Retrieval-Augmented Generation (RAG)

A technique where the system searches your documents for relevant information at question time, then feeds that information to the model so it can answer based on your actual data.

RAG works in a few steps. First, your documents are split into smaller chunks and converted into searchable embeddings (numerical meaning-representations). When a user asks a question, the system searches those embeddings for the most relevant chunks, then passes them to the model along with the question. The model answers using your documents as its source material. This lets an AI assistant answer questions about your company's policies, product specs, or research notes without ever being retrained on that data.

Builder example

RAG is how most teams give an AI access to private or frequently changing information. A support bot can search your help center articles at question time and answer with current information, even if those articles were updated yesterday. The weakest link is search quality. If the search pulls the wrong document or an outdated version, the model will confidently present wrong information as fact. The search layer deserves as much testing as the model layer.

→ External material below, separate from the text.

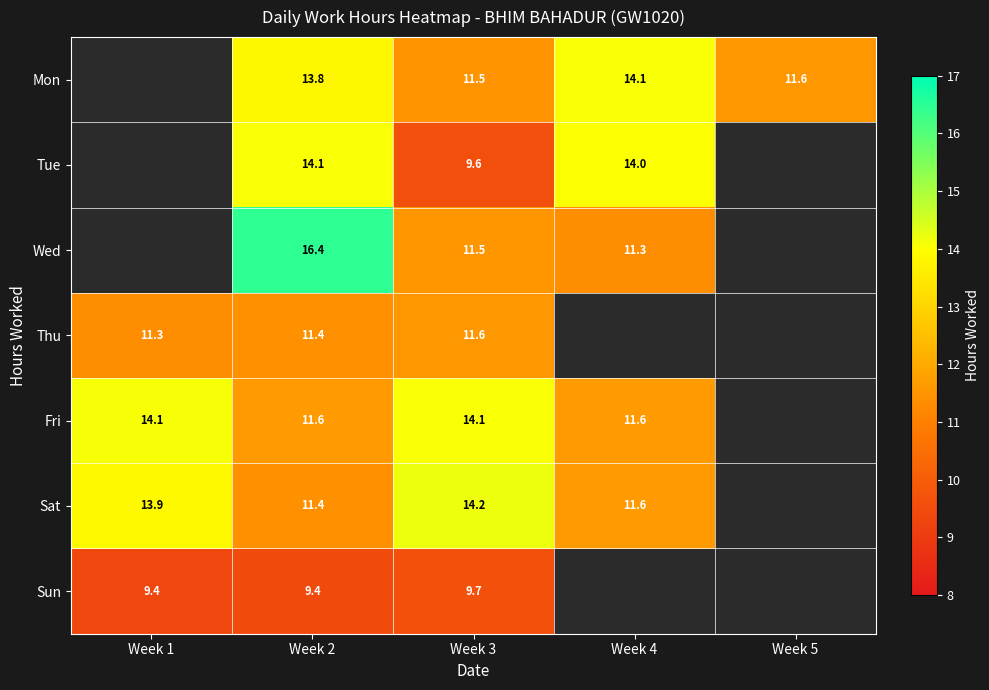

Which series changed the most between Week 2 and Week 3?

Wed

An employee asks about parental leave. The system retrieves last year's handbook section because it is semantically similar to the current one, and the model gives a confident wrong answer.

Filter by document freshness, prefer the current policy as the source of record, and cite the specific section so the user can verify.

Common confusion: RAG does not guarantee accuracy. The model answers based on whatever the search returns. If the search misses the right document or returns a misleading near-match, the answer will be wrong even though the process looks like it is working.